**Task instructions**
A faithful, complete copy of the entries below is required, with images removed.

**Provided records**
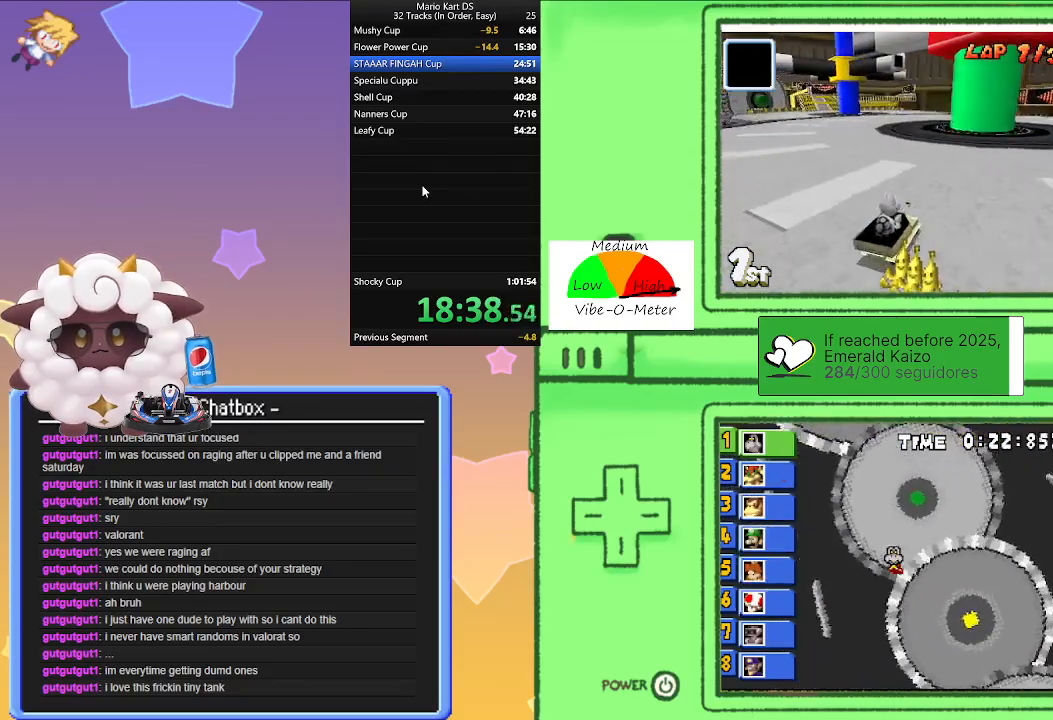
{"buttons": ["A", "R1"], "left_stick": "center", "events": [[17, "R1", "down"], [333, "left_stick", "right"], [467, "left_stick", "center"]]}
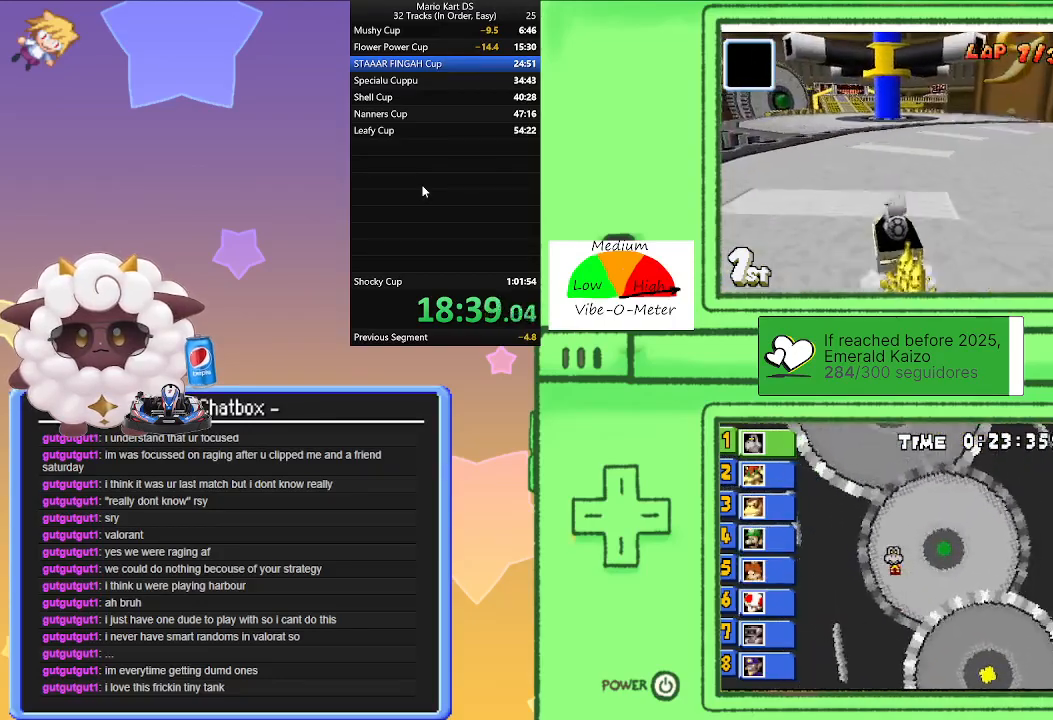
{"buttons": ["A", "R1"], "left_stick": "left", "events": [[17, "left_stick", "left"], [167, "left_stick", "center"], [217, "left_stick", "right"], [417, "left_stick", "left"]]}
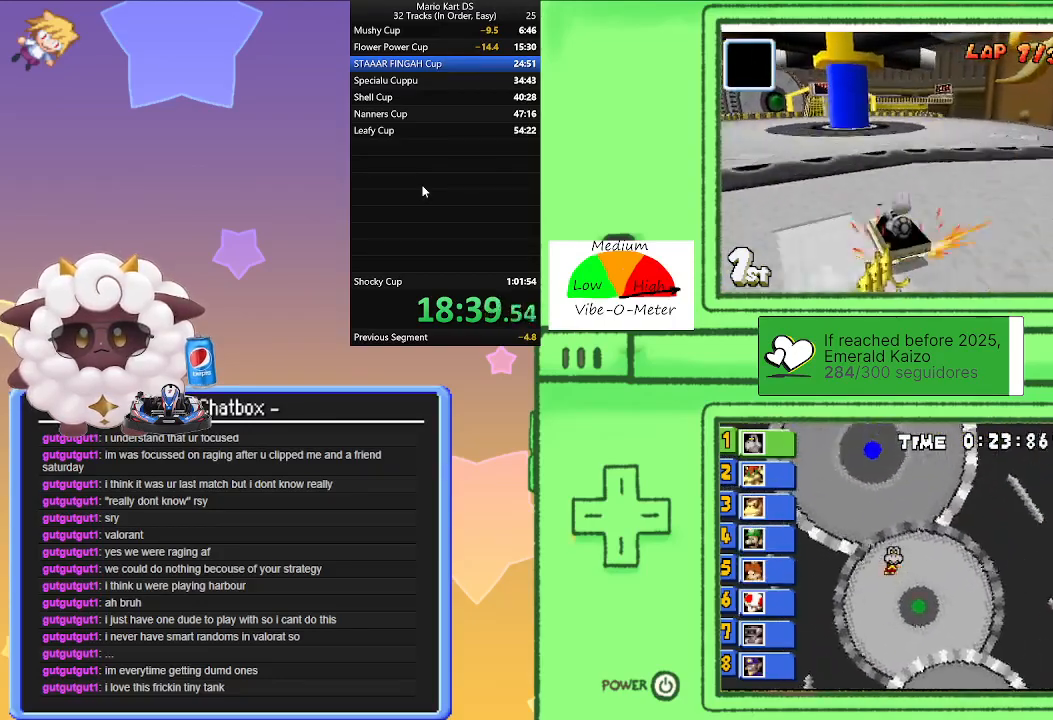
{"buttons": ["A"], "left_stick": "center", "events": [[67, "R1", "up"], [100, "left_stick", "center"]]}
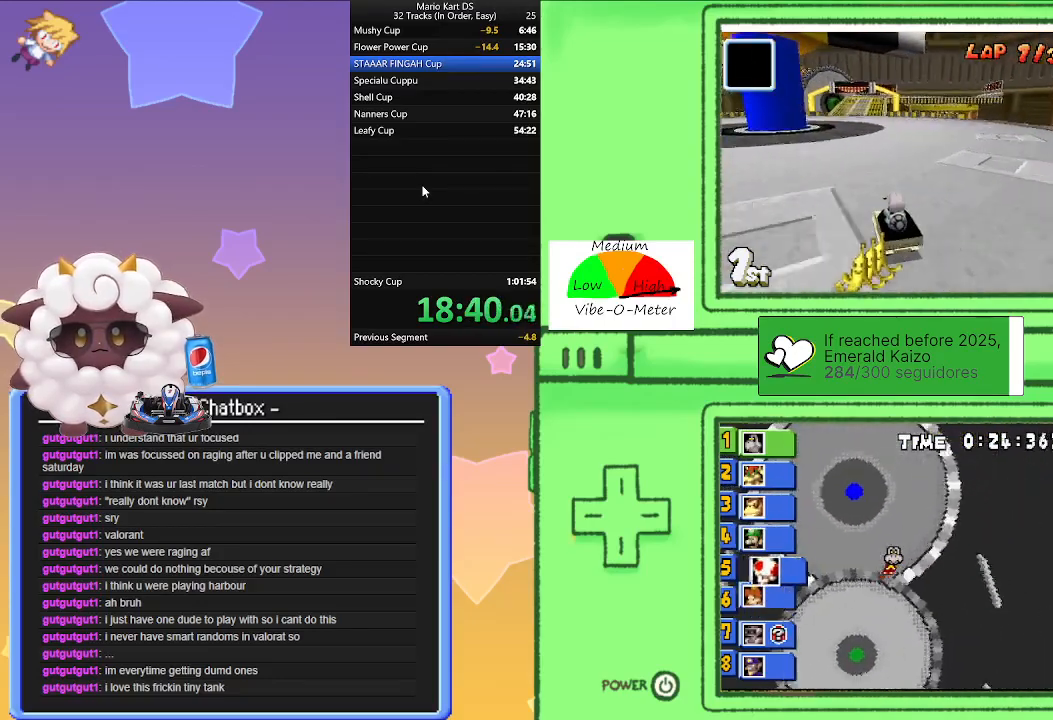
{"buttons": ["A", "R1"], "left_stick": "left", "events": [[33, "R1", "down"], [83, "left_stick", "right"], [267, "left_stick", "left"]]}
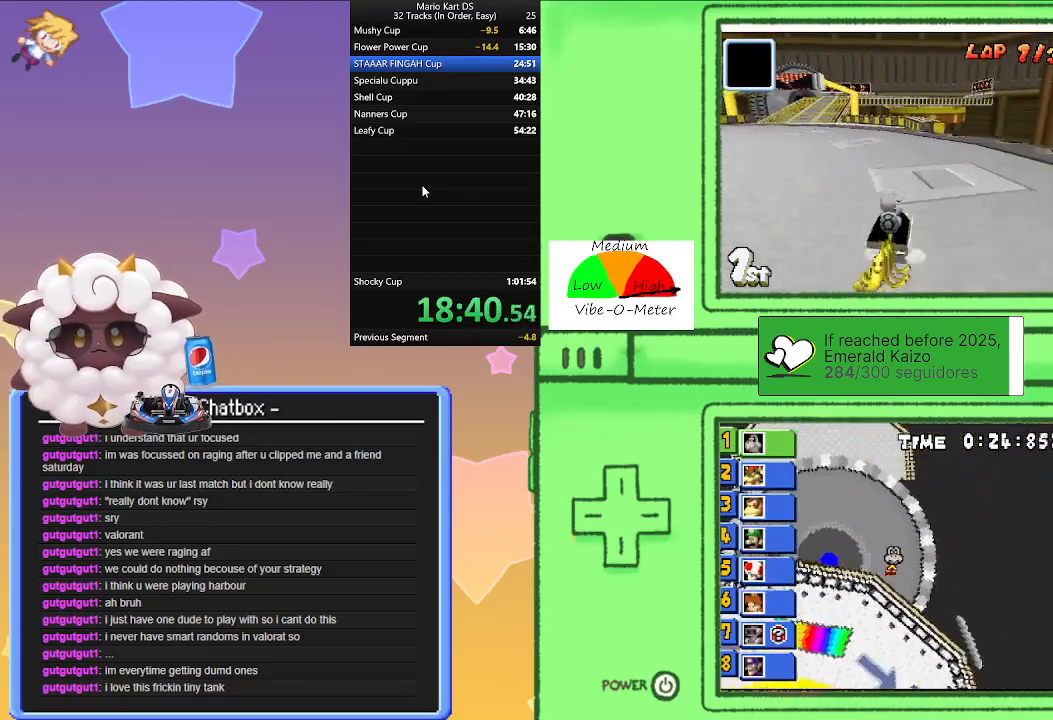
{"buttons": ["A", "R1"], "left_stick": "right", "events": [[33, "left_stick", "right"], [217, "left_stick", "left"], [433, "left_stick", "right"]]}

**Solution to this exercise**
{"buttons": ["A", "R1"], "left_stick": "center", "events": [[17, "R1", "down"], [333, "left_stick", "right"], [467, "left_stick", "center"]]}
{"buttons": ["A", "R1"], "left_stick": "left", "events": [[17, "left_stick", "left"], [167, "left_stick", "center"], [217, "left_stick", "right"], [417, "left_stick", "left"]]}
{"buttons": ["A"], "left_stick": "center", "events": [[67, "R1", "up"], [100, "left_stick", "center"]]}
{"buttons": ["A", "R1"], "left_stick": "left", "events": [[33, "R1", "down"], [83, "left_stick", "right"], [267, "left_stick", "left"]]}
{"buttons": ["A", "R1"], "left_stick": "right", "events": [[33, "left_stick", "right"], [217, "left_stick", "left"], [433, "left_stick", "right"]]}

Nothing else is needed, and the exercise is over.